The Metro region has rebounded from the Great Recession — and going forward, both population and job growth are expected to continue at a moderated pace as the region approaches its full potential and full employment.
That's according to Metro's draft 2018-2038 Regional Growth Forecast, which the agency and its partners will use to inform the Metro Council's urban growth management decision.
On April 11, three experts discussed the trends behind the regional forecast during a meeting of the Metro Policy Advisory Committee, whose members represent cities, counties, special districts and the public.
The panelists were Sheila Martin, director of Portland State University's Institute of Portland Metropolitan Studies; Tom Potiowsky, director of PSU's Northwest Economic Research Center; and Bill Reid, principal with consulting firm PNW Economics.

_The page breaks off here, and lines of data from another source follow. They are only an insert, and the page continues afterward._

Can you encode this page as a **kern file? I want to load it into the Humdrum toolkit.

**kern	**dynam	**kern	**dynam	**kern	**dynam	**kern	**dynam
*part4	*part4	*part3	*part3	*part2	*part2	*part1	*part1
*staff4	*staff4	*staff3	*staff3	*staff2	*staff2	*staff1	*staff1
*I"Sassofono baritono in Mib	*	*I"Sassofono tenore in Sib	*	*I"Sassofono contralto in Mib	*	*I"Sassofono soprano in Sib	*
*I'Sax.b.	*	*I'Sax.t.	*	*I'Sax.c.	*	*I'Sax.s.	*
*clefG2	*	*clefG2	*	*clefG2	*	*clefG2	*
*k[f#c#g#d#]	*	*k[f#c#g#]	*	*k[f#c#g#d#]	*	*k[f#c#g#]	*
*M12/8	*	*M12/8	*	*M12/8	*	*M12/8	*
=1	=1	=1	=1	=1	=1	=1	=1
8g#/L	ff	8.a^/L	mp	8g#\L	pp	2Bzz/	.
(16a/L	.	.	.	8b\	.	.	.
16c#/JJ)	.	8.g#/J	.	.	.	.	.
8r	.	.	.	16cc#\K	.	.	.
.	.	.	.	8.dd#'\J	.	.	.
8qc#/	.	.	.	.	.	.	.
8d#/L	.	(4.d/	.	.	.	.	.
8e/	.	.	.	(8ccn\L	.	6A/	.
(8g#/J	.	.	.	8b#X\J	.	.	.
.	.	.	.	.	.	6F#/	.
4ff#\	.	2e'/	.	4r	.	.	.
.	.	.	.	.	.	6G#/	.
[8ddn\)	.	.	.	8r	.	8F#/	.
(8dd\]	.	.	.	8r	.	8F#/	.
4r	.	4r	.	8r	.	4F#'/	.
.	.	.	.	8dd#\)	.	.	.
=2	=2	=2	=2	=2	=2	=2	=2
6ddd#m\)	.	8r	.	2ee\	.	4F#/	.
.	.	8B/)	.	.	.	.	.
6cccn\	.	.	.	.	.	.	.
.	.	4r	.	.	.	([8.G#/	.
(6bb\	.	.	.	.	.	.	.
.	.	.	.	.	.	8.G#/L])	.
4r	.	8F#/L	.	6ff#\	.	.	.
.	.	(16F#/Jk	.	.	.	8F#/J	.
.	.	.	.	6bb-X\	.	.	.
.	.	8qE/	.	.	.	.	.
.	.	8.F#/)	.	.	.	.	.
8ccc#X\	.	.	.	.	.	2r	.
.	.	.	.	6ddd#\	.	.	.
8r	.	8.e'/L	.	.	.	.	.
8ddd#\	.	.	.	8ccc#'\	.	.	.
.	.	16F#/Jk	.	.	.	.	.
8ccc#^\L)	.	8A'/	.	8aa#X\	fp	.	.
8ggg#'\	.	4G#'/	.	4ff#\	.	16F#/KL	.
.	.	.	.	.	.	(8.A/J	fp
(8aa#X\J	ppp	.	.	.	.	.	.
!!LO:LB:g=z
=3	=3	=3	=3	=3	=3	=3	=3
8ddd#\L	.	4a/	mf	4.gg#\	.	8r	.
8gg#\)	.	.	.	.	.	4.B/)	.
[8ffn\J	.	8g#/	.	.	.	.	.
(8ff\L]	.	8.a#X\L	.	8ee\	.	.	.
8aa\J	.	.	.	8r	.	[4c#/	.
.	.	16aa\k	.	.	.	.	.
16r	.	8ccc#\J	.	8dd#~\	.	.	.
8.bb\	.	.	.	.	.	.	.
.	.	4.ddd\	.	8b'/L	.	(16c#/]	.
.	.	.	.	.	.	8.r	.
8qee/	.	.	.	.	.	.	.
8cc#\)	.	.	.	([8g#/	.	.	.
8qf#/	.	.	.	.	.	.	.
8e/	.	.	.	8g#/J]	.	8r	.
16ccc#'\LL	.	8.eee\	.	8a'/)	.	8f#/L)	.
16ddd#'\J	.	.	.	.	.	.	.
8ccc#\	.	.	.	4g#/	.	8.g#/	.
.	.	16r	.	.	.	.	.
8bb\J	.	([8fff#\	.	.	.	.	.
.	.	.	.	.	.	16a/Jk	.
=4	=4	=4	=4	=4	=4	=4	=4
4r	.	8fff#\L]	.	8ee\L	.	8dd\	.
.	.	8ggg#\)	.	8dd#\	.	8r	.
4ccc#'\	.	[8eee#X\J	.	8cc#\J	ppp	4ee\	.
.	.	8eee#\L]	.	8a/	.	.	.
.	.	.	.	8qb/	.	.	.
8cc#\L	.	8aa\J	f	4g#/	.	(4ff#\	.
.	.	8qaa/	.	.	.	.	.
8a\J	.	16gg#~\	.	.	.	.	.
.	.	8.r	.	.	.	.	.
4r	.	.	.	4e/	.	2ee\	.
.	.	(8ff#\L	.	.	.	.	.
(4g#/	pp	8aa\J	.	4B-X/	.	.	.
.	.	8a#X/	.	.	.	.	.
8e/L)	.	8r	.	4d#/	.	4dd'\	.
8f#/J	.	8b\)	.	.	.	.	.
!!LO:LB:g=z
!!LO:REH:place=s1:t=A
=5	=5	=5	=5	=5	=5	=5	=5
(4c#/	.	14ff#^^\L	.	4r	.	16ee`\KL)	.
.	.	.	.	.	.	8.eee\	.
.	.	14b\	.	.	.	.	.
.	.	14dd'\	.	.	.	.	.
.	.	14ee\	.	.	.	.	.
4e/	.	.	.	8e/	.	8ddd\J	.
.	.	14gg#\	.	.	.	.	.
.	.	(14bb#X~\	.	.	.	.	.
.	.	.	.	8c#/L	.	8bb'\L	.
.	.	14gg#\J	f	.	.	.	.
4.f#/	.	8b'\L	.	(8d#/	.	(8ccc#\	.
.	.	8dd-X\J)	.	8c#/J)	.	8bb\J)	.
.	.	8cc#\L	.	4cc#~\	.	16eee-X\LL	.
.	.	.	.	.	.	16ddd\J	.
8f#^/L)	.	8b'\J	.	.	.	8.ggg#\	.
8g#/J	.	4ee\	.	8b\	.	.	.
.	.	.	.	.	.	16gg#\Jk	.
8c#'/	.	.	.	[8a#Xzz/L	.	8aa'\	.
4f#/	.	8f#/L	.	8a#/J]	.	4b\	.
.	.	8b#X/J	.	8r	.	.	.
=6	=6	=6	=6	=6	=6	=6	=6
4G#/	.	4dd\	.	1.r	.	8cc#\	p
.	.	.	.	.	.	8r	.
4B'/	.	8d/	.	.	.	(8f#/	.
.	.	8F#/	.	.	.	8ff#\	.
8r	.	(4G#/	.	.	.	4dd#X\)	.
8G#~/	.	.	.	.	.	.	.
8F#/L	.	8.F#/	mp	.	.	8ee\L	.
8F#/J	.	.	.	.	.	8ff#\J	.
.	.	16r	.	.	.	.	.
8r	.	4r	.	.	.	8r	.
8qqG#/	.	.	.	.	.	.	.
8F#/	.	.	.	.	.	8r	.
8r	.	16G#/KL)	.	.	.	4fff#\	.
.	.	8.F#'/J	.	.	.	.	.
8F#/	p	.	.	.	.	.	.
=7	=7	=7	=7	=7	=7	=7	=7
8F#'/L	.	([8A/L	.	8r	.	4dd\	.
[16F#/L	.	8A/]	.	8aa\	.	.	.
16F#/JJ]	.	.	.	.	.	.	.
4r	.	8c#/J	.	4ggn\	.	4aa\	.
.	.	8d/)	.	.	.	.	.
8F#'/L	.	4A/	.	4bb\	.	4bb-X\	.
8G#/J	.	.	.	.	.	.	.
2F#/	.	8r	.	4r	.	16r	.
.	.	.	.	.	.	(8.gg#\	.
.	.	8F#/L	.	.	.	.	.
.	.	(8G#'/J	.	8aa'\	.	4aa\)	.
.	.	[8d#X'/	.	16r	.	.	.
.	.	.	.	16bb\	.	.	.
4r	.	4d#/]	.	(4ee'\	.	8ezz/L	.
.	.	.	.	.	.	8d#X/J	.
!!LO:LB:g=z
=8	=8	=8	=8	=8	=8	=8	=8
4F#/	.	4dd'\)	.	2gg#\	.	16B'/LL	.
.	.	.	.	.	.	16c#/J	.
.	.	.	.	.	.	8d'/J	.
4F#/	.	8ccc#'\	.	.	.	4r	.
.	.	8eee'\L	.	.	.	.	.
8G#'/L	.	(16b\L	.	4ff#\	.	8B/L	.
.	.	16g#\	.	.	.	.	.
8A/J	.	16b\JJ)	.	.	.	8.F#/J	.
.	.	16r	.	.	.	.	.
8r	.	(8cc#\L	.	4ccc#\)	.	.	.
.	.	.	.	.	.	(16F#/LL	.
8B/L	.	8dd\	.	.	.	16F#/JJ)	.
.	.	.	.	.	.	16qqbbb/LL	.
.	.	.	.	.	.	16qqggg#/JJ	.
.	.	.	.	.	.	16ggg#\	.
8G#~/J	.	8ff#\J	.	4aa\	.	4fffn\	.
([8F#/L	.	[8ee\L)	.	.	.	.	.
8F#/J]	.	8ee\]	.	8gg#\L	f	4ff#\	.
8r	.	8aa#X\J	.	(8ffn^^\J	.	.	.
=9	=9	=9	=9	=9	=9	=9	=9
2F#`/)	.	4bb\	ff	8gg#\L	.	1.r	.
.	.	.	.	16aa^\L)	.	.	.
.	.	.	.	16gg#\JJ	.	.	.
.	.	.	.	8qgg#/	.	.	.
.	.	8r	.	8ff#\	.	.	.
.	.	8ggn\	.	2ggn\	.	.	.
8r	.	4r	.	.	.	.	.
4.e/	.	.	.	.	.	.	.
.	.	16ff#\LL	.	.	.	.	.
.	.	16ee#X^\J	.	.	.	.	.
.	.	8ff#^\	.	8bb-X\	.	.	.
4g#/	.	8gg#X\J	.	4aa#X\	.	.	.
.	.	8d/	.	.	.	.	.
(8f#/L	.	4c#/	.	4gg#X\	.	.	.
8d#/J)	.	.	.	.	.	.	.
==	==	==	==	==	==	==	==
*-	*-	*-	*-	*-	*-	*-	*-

Lessons learned from recession
Potiowsky said that among the lessons learned from the recession is that government needs to step in to replace what the private sector isn't able to do, including supporting job creation.
"We had a lot of people lose their jobs as businesses changed their technology, occupations became less useful and these people then need to be retrained," he said. "That's where government can step in and provide help to get people back into the labor force and be able to be employed."
Martin suggested that more could have been done to invest in the infrastructure that was needed to meet the post-recession demand for new housing as newcomers arrived and millennials moved out of their parents' homes into places of their own.
"We knew that things were going to come back, that people would come back and that we would need this infrastructure," she said. "We could have been putting out-of-work construction workers to work during the recession and investing in the infrastructure that we knew we would need as the recession abated."
Even as job and population growth have returned to pre-recession rates in recent years, the panel said the region faces uncertainties — everything from land availability to the risk of a trade war between the U.S. and China and the impact of changing technologies, among other issues.
Reid said a lack of industrial land with the required public services, like pipes and roads, could hinder employment growth in greater Portland.
"The biggest risk moving forward is the continued inability for cities and counties to meet the need for infrastructure from an upfront cost and financing perspective," he said. "It's holding cities back and getting places where employers can move to and build and employ people — that physical constraint is a gigantic risk for the employment forecast of this region moving forward."
Martin said an unknown is how major industries changing their business models will have an impact on the need for land. She used healthcare as an example, saying that there aren't enough hospitals to deal with the healthcare needs of an aging population.
"It seems to me that what's on the horizon for the healthcare industry is a change in their service model that requires less space," she said. "Maybe we can find a way to deliver healthcare services to people without having to build a huge number of new hospitals."
A tight labor market
The Portland area's unemployment rate fell below four percent in December. Businesses will find it harder to fill vacancies in a tight labor market, but Martin said it's an opportunity for employers to consider people they previously would not have.
There's an exodus of baby boomers retiring from the workforce, but with the coinciding increase of minorities, Martin said it's essential that employers be more inclusive in their hiring practices.
"The labor market is so tight that employers are beginning to reach into labor pools they might not have considered in the past," she said. "But they also have to be willing to invest in training to ensure that those people are productive and have a good experience with those employers in order to increase the tenure of a given worker at a given employment situation."
But Potiowsky cautioned that as the region's labor market nears full employment — the point at which nearly everyone who wants a job has one — it's also experiencing a slowdown in job growth.
"What we have to be careful about is whether the slowdown is the consequence of full employment or is it the consequence of it's becoming too expensive of a place to live," he said. "With the expansion of the economy overall in the U.S., are other metro areas that have more affordable housing and still have job growth, are they looking better? So we have to dig down into the reasons."
Competition between millennials and boomers
Martin said it's important that the region builds housing at different price points and styles. This followed an update earlier in the meeting on Metro's plans to place an affordable housing bond measure on the November ballot.
"It's really important that we continue to invest in building quality spaces that make denser living easier to take because continued population growth means that if we're going to protect our farms and forests the way we've committed to doing, we need to densify and that can affect our quality of life," she said.
She added that investments need to be made in central cities so that they continue to be desirable and safe places to live.
Reid said that as millennials begin buying their first homes, there's going to be increasing competition between them and baby boomers who also want to live in walkable, urban neighborhoods as they get older.
"Now it's a matter of delivering them housing that's affordable to them in those areas," he said.
Potiowsky said millennials are having to look to the suburbs once they realize they can't afford to live in Portland proper — which is putting pressure on suburbs to become more urbanized.
"That means all types of issues — transportation, the UGB, density — but if the aspect is too expensive, there's going to be demand out."
The regional forecast will be part of the 2018 Urban Growth Report, which is expected to be released in late June.